Kurt Ellefson, Sharon Regional Health System’s director of emergency and security services, left, Mercer County Coroner John Libonati to demonstrate how a tourniquet should be applied at Sharon Regional Medical Center Thursday.

NOTE: This article was edited to correct a misidentification of Libonati.

SHARON – A little pressure can be a good thing – particularly when it comes to stemming blood loss.

That was the message Thursday as part of Sharon Regional Health System’s donation of 300 tourniquets to 23 local police departments. The gift, valued at nearly $22,000, includes training the hospital will provide in upcoming weeks.

This is part of the “Stop the Bleed’’ national campaign to provide awareness, equipment and training to emergency first responders and others.

During a luncheon, Sharon Regional representatives spoke to local police officers about why and how tourniquets should be used. The event held memories for Joseph Hugar, Sharon Regional’s president, as his father, brother and cousin were police officers.

“I grew up in a house where there were a lot of police,’’ Hugar said.

More than a dozen police from local departments were on hand to accept the tourniquets.

Kurt Ellefson, Sharon Regional Health System’s director of emergency and security services, talked to them about the important role tourniquets play in severe injuries.

“Uncontrolled bleeding is the No. 1 cause of preventable death from trauma,’’ Ellefson said. “A person can bleed to death in as little as three to five minutes. And on average it takes around 12 minutes for EMS (emergency medical services) to arrive.’’

Police in trauma cases often improvise in stopping a victim’s blood loss, he noted.

“I’ve seen more police officers pull out their belts to use as a tourniquets,’’ Ellefson said.

In mass shootings, Ellefson said, tourniquets have saved lives, such as the shootings last October at a Las Vegas concert that left 58 people dead and 851 injured. 

Tourniquets have limits, he added. Severe wounds on “junctions,’’ such as the neck and torso, require different medical procedures.

“You can’t use a tourniquet on those areas,” Ellefson said. “So what you need to do is get something like a shirt or towel and pack off the wound.

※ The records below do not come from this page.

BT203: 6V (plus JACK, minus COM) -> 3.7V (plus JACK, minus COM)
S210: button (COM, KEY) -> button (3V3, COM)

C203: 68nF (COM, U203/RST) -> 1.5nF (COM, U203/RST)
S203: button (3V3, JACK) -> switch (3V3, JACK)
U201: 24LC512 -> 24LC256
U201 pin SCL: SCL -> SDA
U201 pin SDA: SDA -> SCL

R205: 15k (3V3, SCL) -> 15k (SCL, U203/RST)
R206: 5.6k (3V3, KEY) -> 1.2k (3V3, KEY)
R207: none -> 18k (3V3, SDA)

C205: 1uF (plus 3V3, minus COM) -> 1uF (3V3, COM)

Fill anything you can into that wound.’’

But having a tourniquet is one thing, knowing how to use it is another.

“It takes about an hour to train an officer,’’ Ellefson said. “We want to go out there and give these tourniquets. But without the training, a tourniquet would be for not.’’

Tourniquet training ranks among the very top of essential emergency skills, said Dr. David Shellenbarger, Sharon Regional’s emergency room medical director, who also attended the event.

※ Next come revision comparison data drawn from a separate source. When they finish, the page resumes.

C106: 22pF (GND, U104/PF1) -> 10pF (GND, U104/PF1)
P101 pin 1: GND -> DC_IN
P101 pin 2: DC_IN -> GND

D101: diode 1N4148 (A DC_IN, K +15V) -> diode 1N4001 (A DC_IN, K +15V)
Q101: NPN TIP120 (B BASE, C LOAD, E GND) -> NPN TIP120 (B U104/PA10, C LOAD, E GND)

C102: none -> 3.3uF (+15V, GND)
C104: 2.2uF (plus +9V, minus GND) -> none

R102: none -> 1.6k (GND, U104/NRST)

“It’s like teaching CPR to a lay person,’’ Shellenbarger said.

Everyone knows the loss of a huge amount of blood can result in death. But the science of what happens to the human body during such episodes isn’t as commonly known. 

A victim’s heart rate and blood pressure rise sharply along with their breathing Shellenbarger said. 

“You’re not getting significant blood flow to the heart and brain,’’ he said. “If you lose too much blood, you’re going to go into shock.’’

There is one side effect in using tourniquets.

“It hurt’s,’’ Ellefson said. “When you stop blood circulation, it hurts.’’

In the past, emergency responders were told to loosen a tourniquet every so often to prevent the loss of a limb, Elleson noted. 

“There’s a lot of science out there that says 24 hours is OK,’’ he said.